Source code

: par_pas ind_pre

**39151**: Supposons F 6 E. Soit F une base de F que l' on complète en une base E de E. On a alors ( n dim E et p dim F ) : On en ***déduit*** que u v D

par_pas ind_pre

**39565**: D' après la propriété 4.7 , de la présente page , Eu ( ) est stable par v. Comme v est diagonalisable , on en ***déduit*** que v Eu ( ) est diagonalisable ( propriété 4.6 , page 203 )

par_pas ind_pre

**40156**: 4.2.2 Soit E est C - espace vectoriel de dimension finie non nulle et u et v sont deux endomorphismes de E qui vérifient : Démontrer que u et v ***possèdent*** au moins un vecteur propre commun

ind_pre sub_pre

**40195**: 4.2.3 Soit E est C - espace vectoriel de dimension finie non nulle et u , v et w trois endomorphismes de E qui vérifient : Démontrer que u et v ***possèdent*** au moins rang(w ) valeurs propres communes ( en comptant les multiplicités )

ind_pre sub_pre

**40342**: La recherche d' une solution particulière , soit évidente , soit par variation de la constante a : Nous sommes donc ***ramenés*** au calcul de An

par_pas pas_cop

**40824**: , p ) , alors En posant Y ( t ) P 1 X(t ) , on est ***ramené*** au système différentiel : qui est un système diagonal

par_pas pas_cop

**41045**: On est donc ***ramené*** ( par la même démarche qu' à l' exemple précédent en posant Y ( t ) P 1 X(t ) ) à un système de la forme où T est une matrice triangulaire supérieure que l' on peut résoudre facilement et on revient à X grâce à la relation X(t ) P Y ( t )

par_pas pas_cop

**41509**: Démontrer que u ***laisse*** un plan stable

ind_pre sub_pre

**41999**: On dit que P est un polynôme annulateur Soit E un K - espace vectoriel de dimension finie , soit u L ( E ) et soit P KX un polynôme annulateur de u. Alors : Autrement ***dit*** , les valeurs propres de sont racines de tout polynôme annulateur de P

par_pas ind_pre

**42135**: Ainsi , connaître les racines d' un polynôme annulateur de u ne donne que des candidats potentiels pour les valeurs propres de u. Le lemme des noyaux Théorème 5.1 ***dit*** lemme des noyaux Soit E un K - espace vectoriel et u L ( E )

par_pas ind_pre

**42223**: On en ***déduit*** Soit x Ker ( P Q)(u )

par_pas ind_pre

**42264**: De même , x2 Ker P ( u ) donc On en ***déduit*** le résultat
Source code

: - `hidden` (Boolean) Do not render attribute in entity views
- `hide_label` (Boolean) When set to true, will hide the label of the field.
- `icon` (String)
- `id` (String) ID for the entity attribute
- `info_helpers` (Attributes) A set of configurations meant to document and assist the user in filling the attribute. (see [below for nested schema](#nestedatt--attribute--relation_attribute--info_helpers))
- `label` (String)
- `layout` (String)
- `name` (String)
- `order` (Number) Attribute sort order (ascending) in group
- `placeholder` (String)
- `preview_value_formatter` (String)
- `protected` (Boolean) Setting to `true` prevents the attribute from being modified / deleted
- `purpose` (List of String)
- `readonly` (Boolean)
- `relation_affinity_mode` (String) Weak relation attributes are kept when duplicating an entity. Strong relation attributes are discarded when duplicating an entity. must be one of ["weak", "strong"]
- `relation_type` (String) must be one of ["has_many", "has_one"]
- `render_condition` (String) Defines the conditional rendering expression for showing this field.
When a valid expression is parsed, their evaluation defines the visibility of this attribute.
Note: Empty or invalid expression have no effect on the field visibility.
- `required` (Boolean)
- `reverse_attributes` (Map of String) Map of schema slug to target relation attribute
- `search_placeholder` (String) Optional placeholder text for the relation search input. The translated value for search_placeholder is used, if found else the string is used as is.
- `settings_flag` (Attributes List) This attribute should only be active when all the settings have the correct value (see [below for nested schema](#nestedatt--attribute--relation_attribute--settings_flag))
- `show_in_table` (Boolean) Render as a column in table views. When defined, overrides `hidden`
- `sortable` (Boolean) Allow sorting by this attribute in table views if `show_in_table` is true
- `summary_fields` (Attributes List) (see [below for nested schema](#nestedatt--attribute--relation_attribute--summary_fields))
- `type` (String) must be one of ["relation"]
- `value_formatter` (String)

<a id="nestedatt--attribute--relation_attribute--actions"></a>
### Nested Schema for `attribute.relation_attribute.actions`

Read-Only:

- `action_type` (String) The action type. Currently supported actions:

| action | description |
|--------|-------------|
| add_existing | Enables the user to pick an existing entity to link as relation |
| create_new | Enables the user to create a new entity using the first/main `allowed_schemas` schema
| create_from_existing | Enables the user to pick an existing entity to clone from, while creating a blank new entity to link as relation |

---------------

From the records above, pull out every line that contains the word "annulateur", matching case exactly.

| RESPONSE AREA |
**41999**: On dit que P est un polynôme annulateur Soit E un K - espace vectoriel de dimension finie , soit u L ( E ) et soit P KX un polynôme annulateur de u. Alors : Autrement ***dit*** , les valeurs propres de sont racines de tout polynôme annulateur de P
**42135**: Ainsi , connaître les racines d' un polynôme annulateur de u ne donne que des candidats potentiels pour les valeurs propres de u. Le lemme des noyaux Théorème 5.1 ***dit*** lemme des noyaux Soit E un K - espace vectoriel et u L ( E )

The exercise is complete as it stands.